Elenco dei compiti:
1. Nel brano sui gesti, individua le attività che i gesti aiutano a svolgere a chi li fa e riportale tutte.
2. Scrivi il seguito del brano sui gesti, partendo subito dopo la sua ultima frase.

Sezione del documento:
____________________
La cosa straordinaria è che i gesti non servono solo a comunicare con gli altri, ma aiutano anche chi li fa a pensare, a organizzare le idee, a supportare le funzioni cognitive. Sono come un ponte tra la mente e il mondo concreto, esprimendo a volte conoscenze che sono ancora “in formazione”, implicite, non ancora pronte per essere verbalizzate completamente. Ecco perché osservarli nei bambini è così importante!
Gesti Collaborativi: Costruire Idee Insieme
Lo studio introduce un concetto chiave: i gesti collaborativi. Sono quegli scambi gestuali che avvengono quando più persone esplorano insieme idee matematiche, usando i loro corpi “in concerto” per raggiungere un obiettivo comune. È come se un’idea iniziasse con il gesto di una persona e venisse ripresa, modificata, ampliata dal gesto di un’altra.
Una categoria particolarmente interessante di questi gesti è chiamata “Echo and Build” (Eco e Costruzione): una persona fa un gesto, e una seconda persona lo ripete (in tutto o in parte), ma aggiungendo o modificando qualcosa. È proprio questo tipo di interazione gestuale che emerge potentemente nel caso studio analizzato.
____________________
Contenuto del dataset:
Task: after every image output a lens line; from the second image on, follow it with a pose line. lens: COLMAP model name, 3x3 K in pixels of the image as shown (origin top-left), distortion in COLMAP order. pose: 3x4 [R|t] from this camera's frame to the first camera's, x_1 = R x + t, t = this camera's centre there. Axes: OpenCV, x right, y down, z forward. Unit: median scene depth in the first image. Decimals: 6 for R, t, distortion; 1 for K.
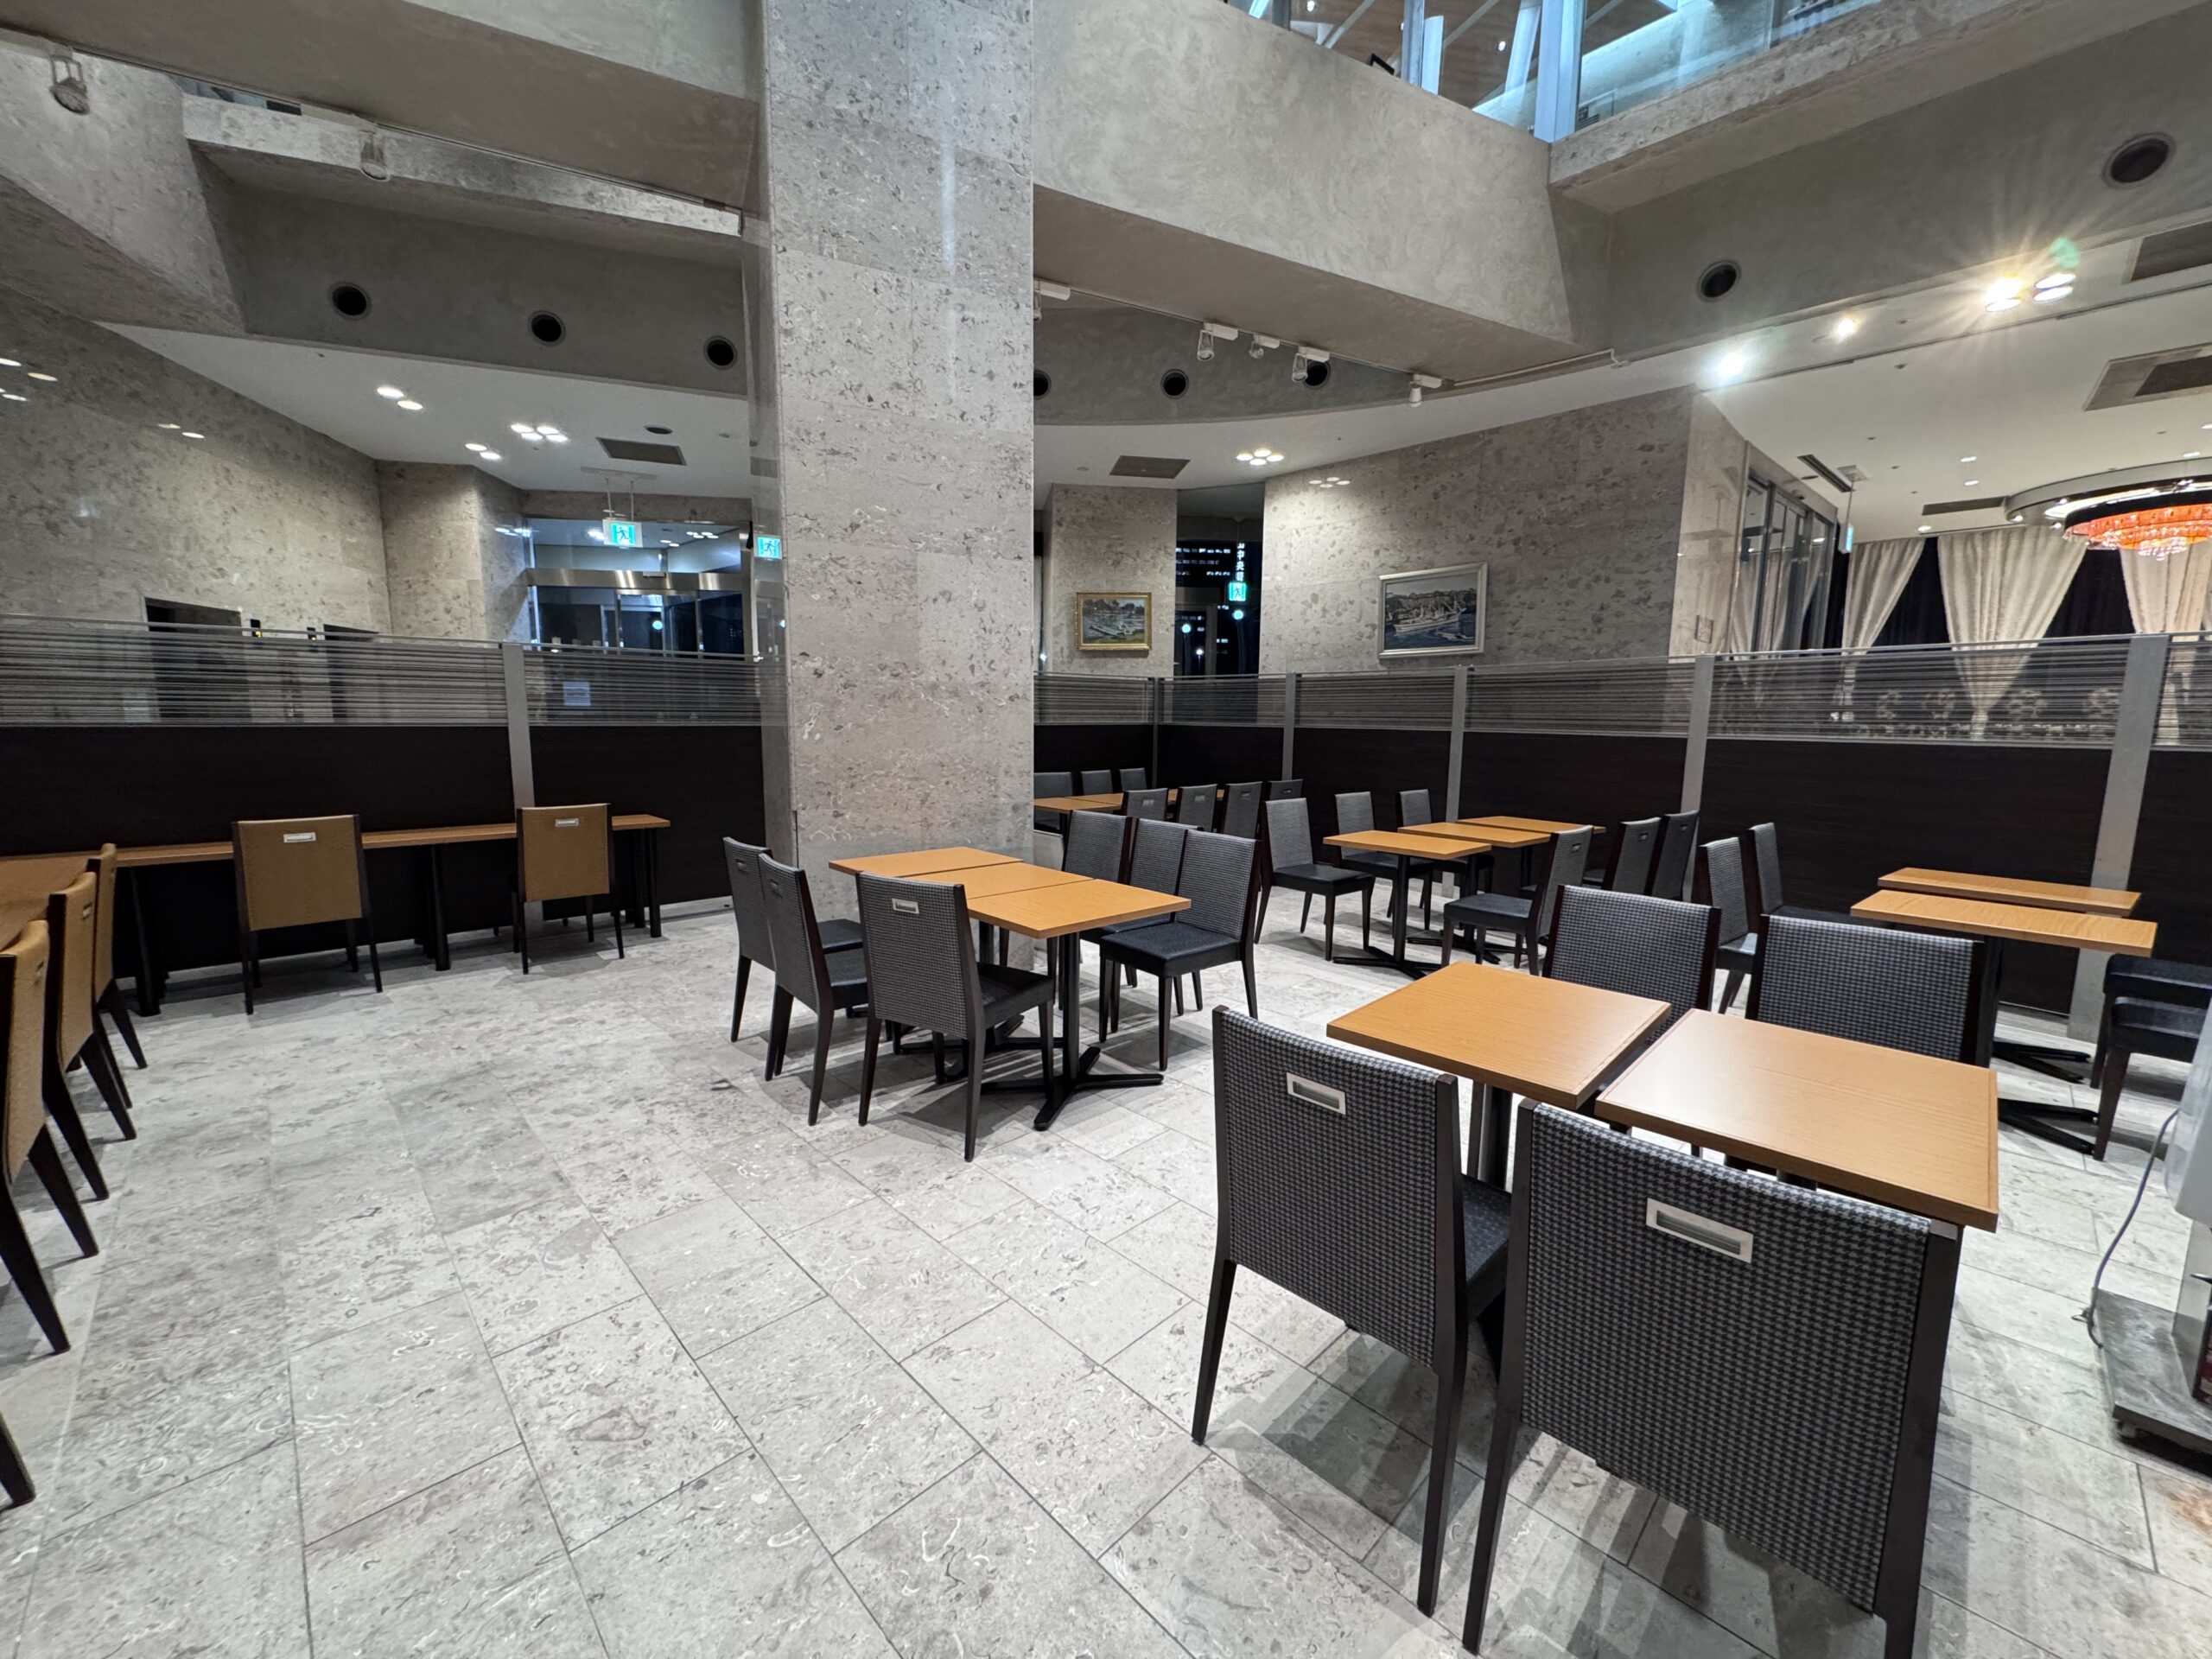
lens RADIAL K [[877.0, 0, 1106.0], [0, 877.0, 829.5], [0, 0, 1]] dist [-0.001834, -0.000382]
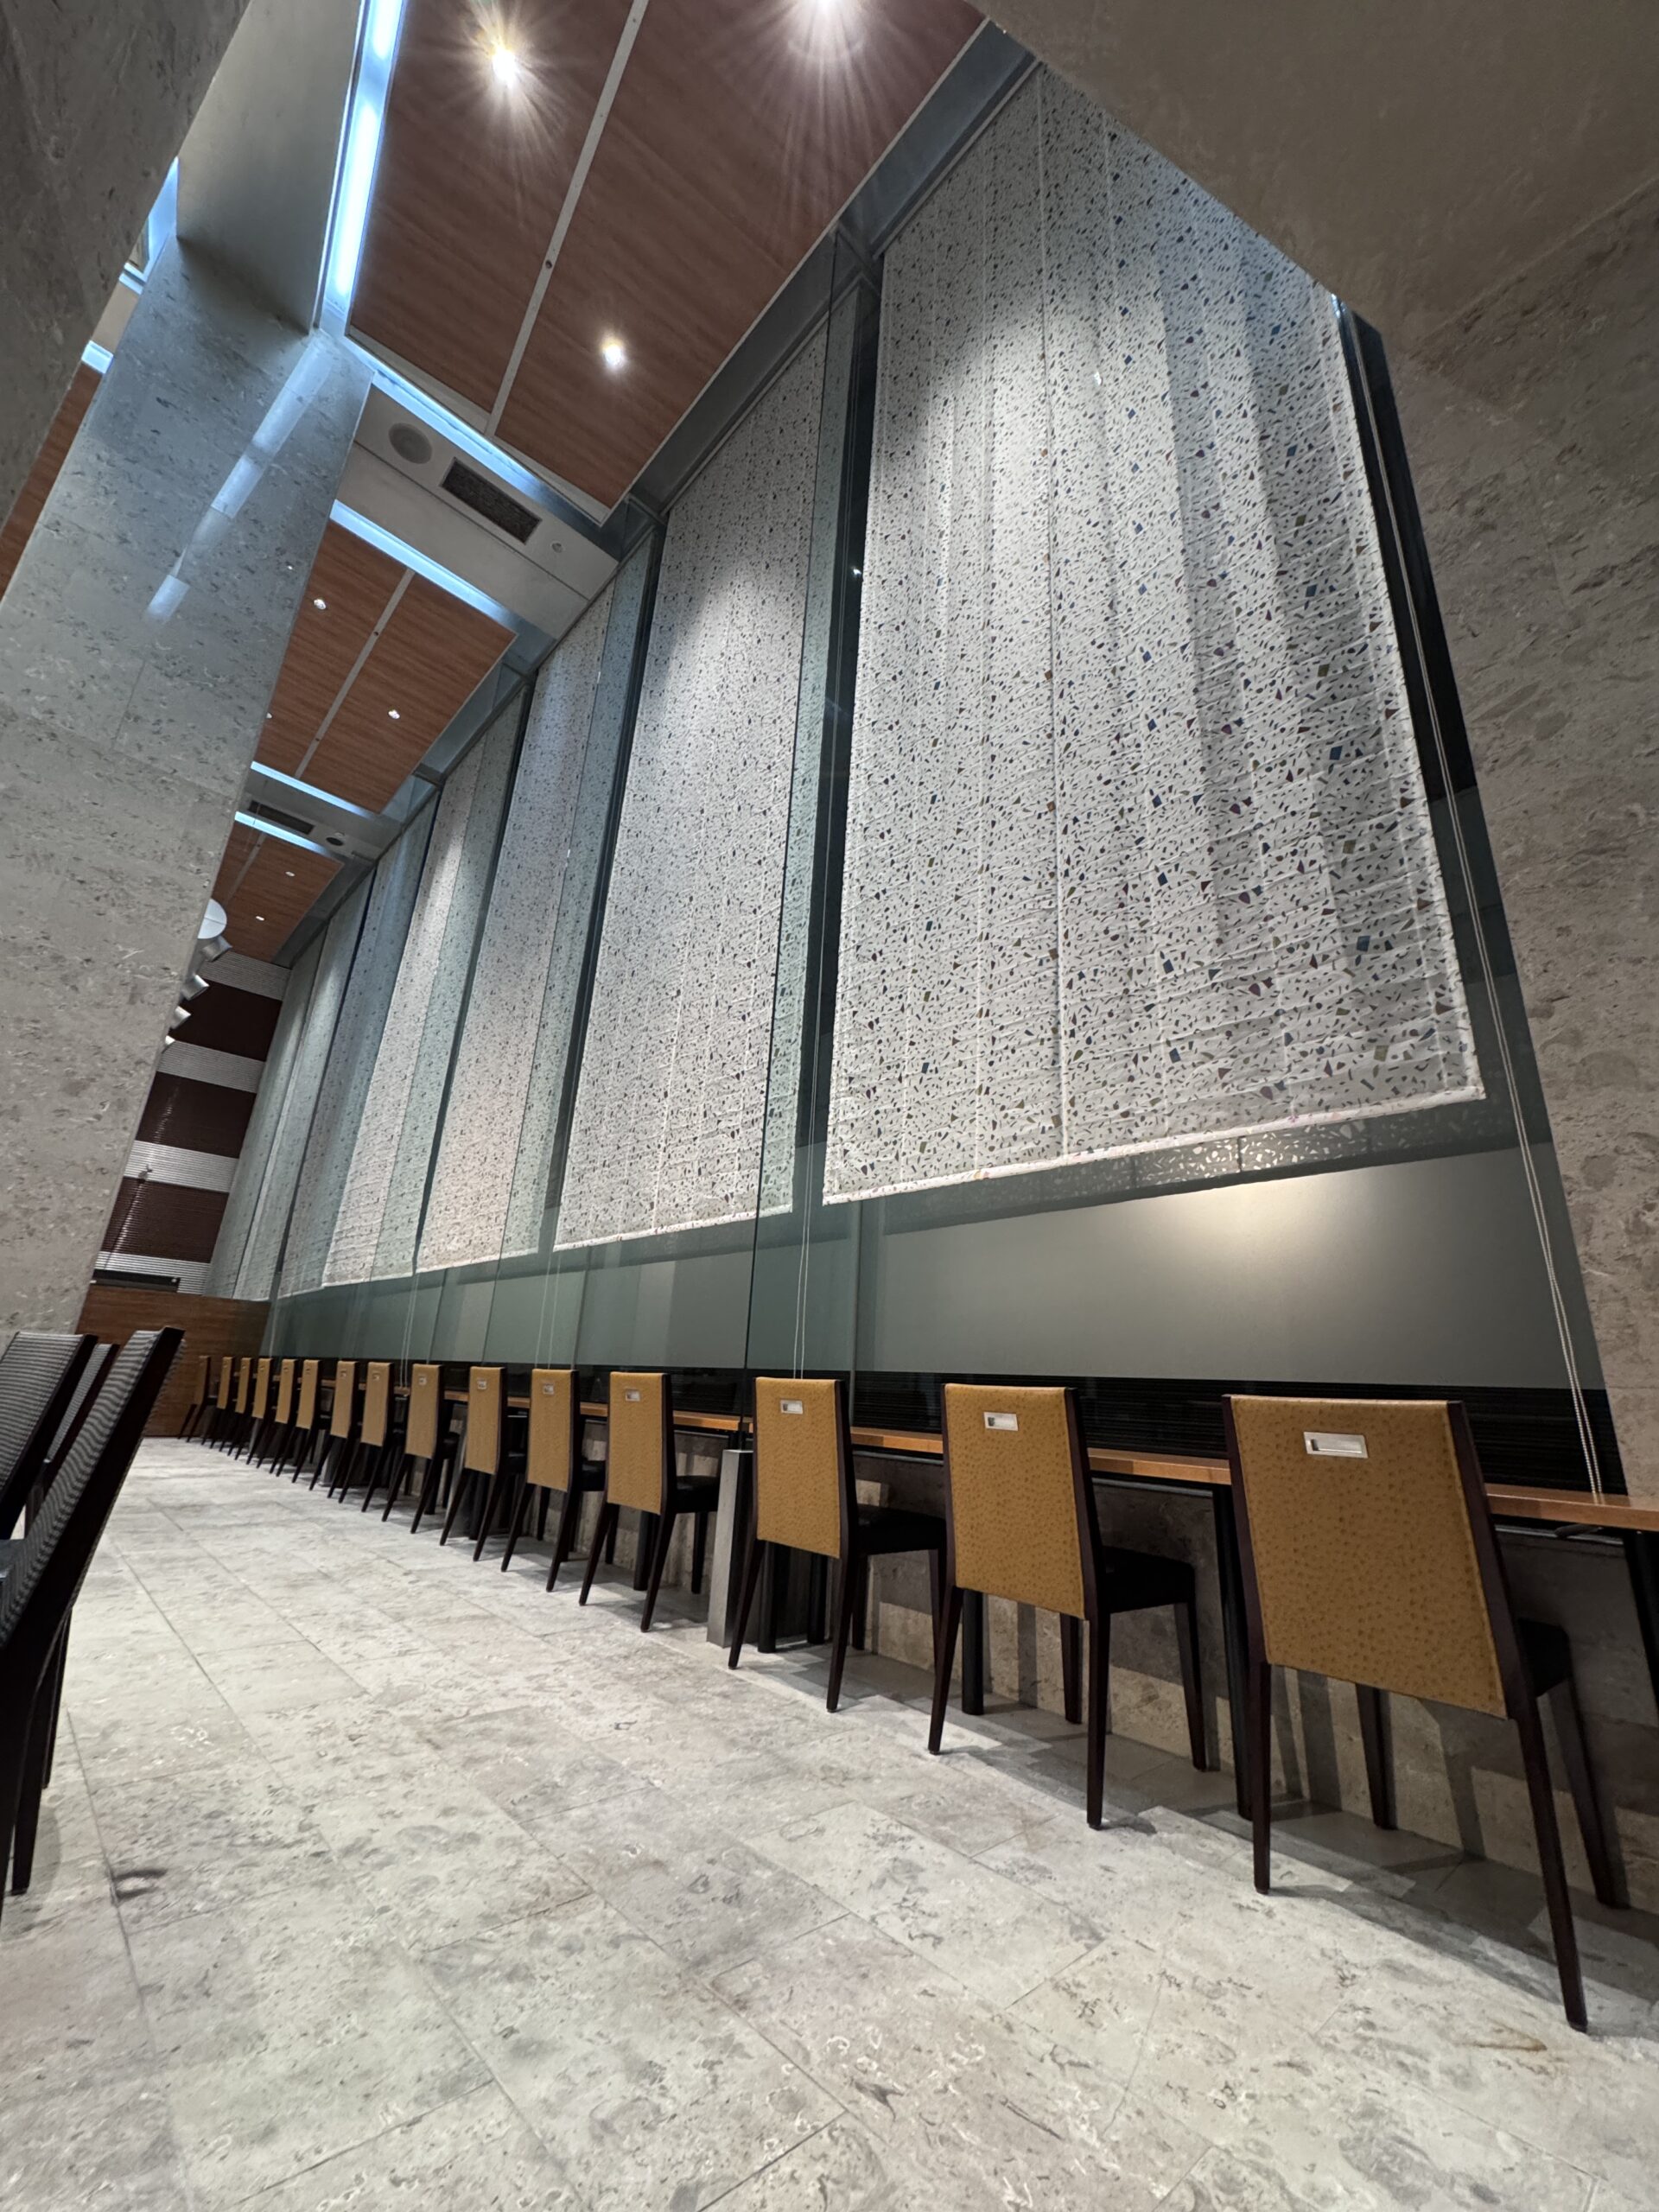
lens RADIAL K [[877.0, 0, 829.5], [0, 877.0, 1106.0], [0, 0, 1]] dist [-0.001834, -0.000382]
pose [[-0.997657, -0.055457, 0.040055, -0.863027], [-0.062002, 0.980423, -0.186884, -0.036996], [-0.028907, -0.188930, -0.981565, 1.648396]]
____________________
Soluzioni dell'esercizio:
1.
- pensare
- organizzare le idee
- supportare le funzioni cognitive

2.
Il Caso del Quadrilatero “Strano”
Immaginate la scena: un gruppo di bambini di 5-6 anni, seduti per terra, con davanti tante forme geometriche colorate fatte di gommapiuma. Il compito è semplice: dividerle in triangoli e quadrilateri. Prima, hanno discusso con la loro guida su cosa siano angoli (“Ecke” in tedesco, che significa sia angolo che vertice) e lati, e quanti ne abbiano triangoli e quadrilateri.
Ma c’è un tranello: tra le forme c’è un quadrilatero concavo. Assomiglia molto a un triangolo, ma ha un lato “rientrante” che crea un quarto vertice, appunto, concavo. Come previsto, i bambini inizialmente lo mettono nel gruppo dei triangoli.
La guida chiede allora di verificare che tutti i triangoli abbiano tre vertici e tre lati. Quando arrivano alla forma “strana”, iniziano i problemi. Un bambino, Luca, conta ad alta voce: “Uno, due, tre, quattro lati… e uno, due, tre vertici”. Ops! Qualcosa non torna. La forma viene definita “strana”, “bizzarra”. Un altro bambino, Paul, indica il vertice concavo dicendo: “…qui va dentro così”. Stanno usando gesti deittici (indicare) per supportare il loro conteggio e la loro osservazione.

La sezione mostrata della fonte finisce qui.